Set problem: Filter the listing below, keeping only the lines that contain the string "scientific". Treat uppercase and lowercase letters as different.

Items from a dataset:
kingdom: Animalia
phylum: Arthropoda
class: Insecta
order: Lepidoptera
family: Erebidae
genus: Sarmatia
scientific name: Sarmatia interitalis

...

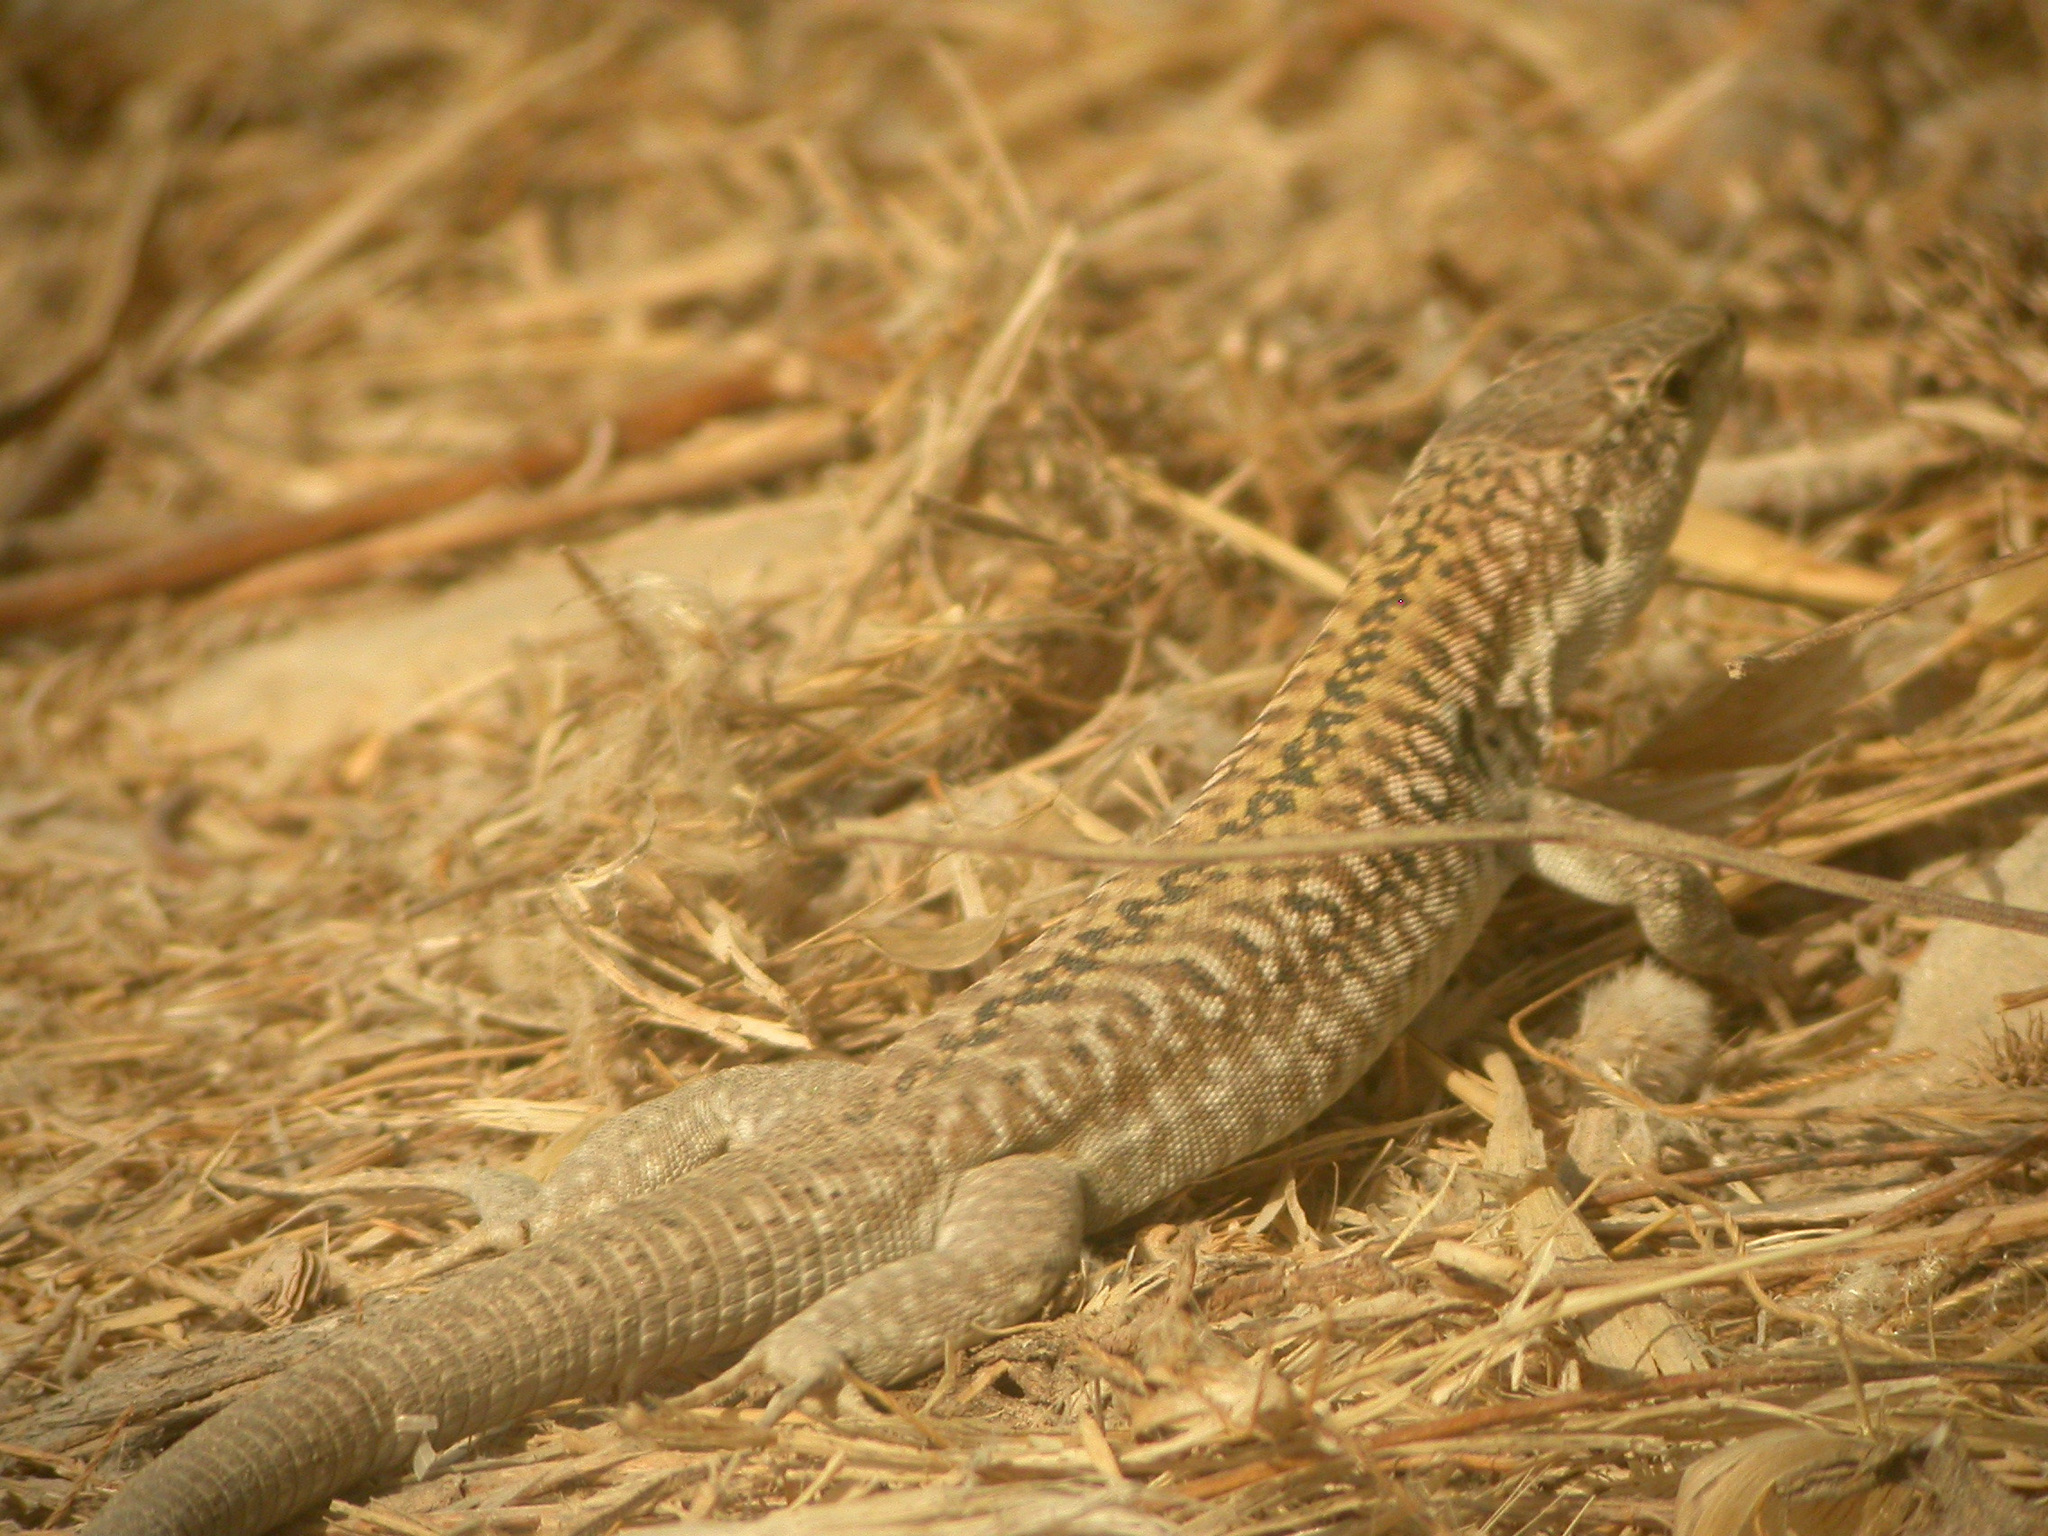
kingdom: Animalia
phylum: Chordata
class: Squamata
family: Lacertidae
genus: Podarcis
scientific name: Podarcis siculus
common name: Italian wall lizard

--

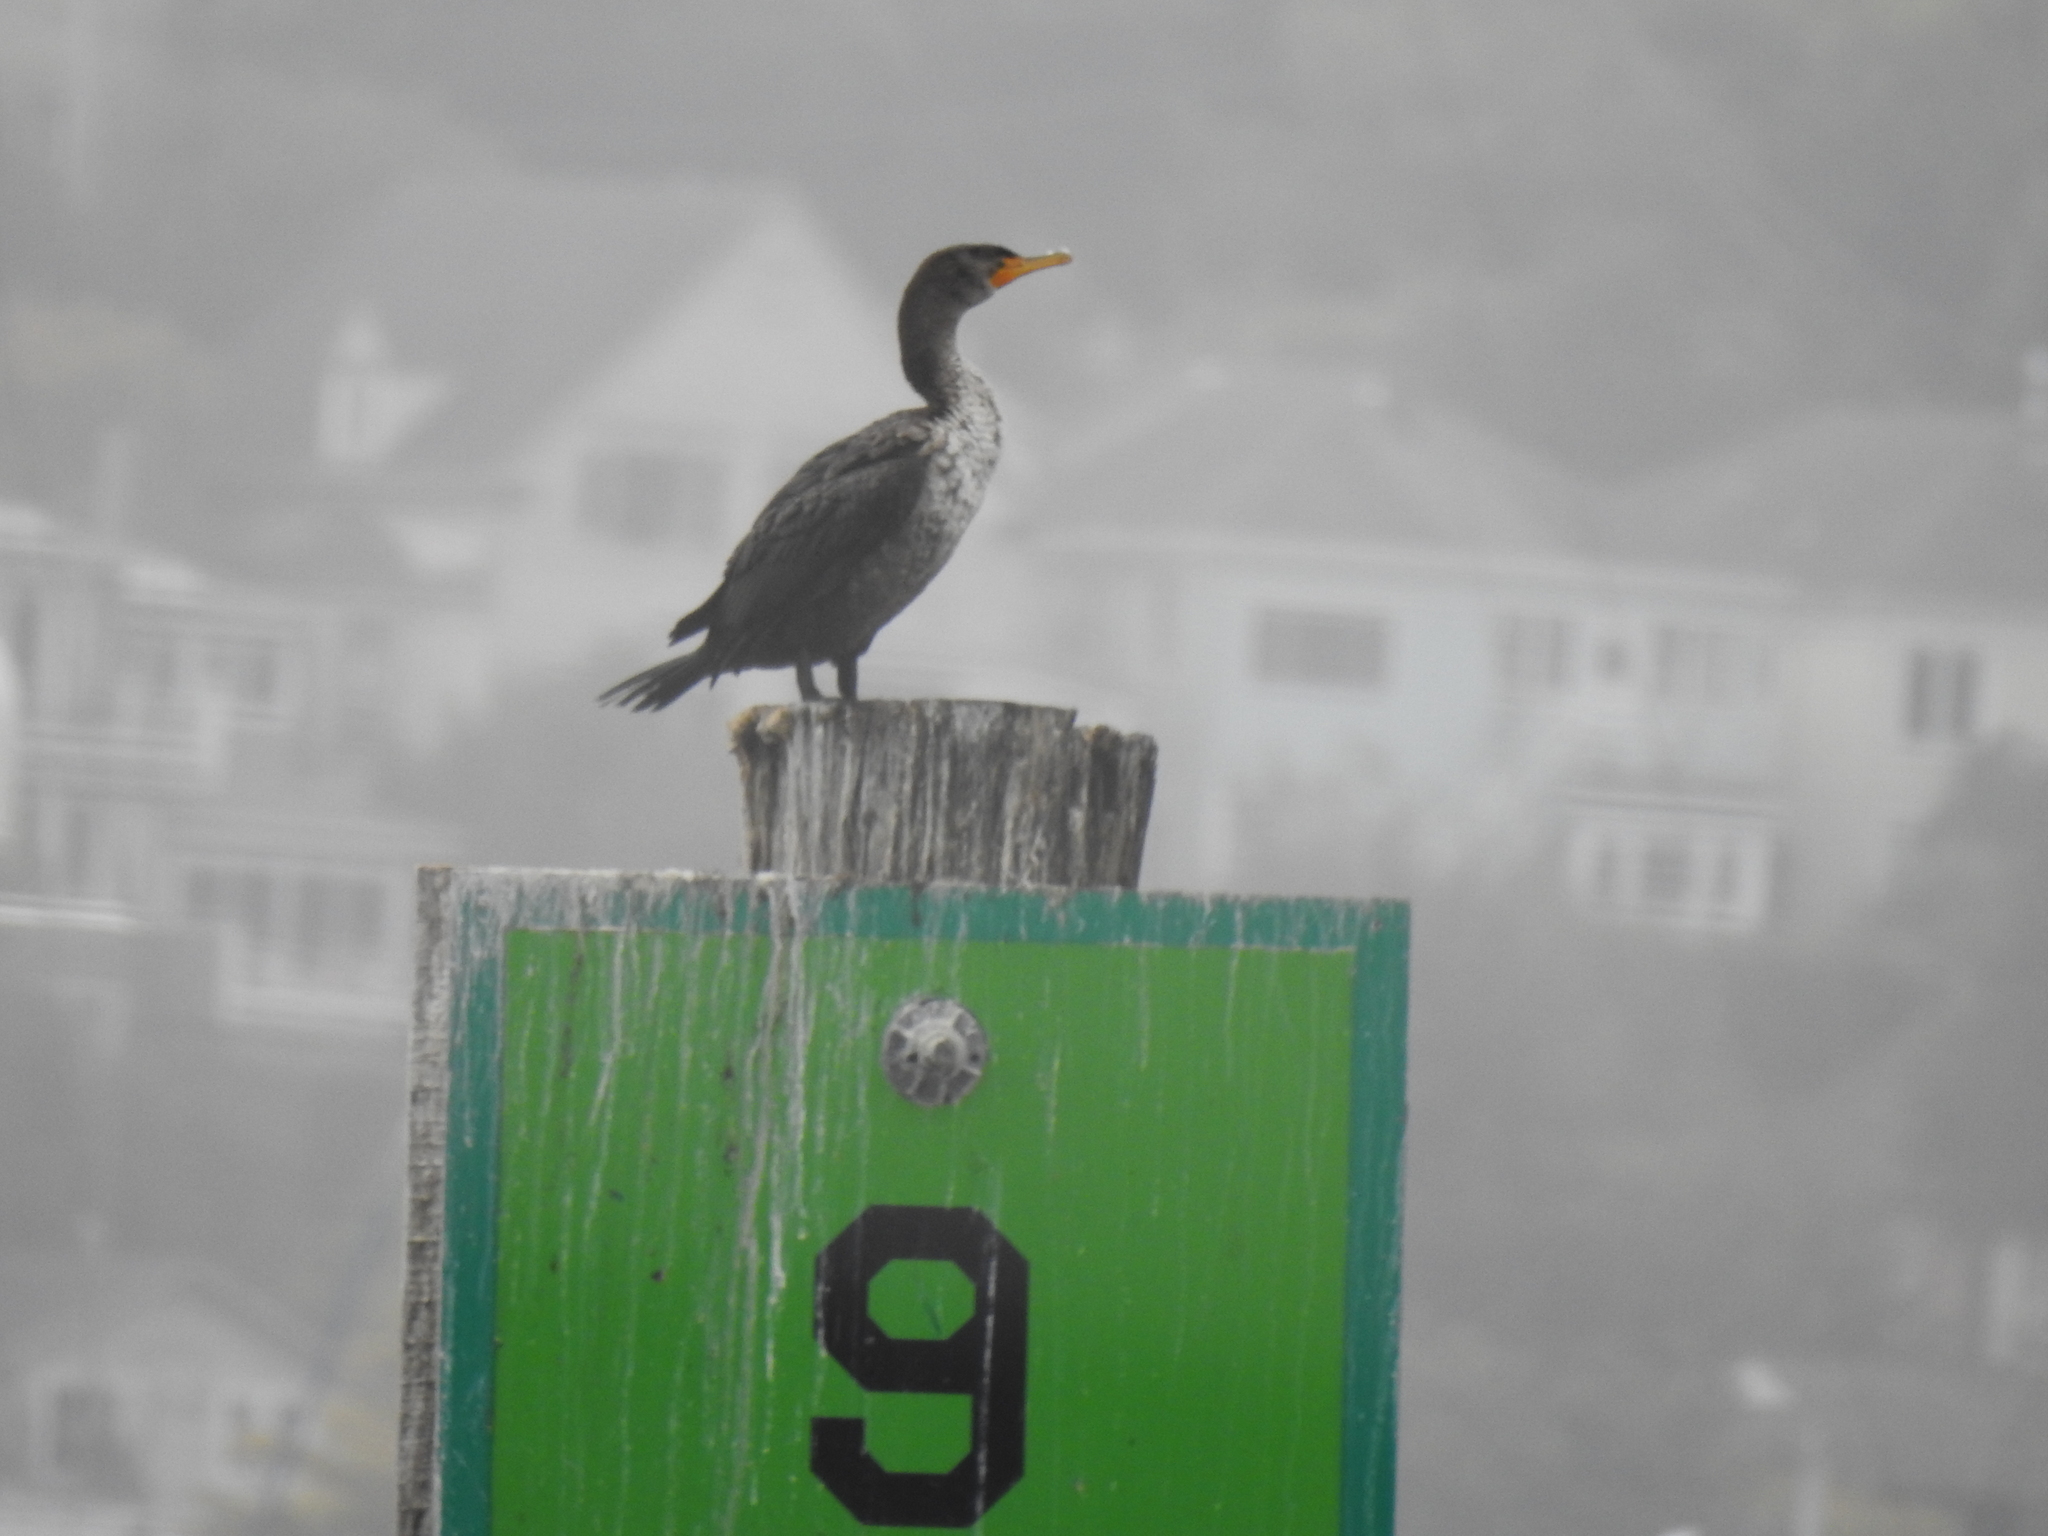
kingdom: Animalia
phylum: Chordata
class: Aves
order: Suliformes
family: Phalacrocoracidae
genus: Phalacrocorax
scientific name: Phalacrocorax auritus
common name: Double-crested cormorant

Reply:
scientific name: Sarmatia interitalis
scientific name: Podarcis siculus
scientific name: Phalacrocorax auritus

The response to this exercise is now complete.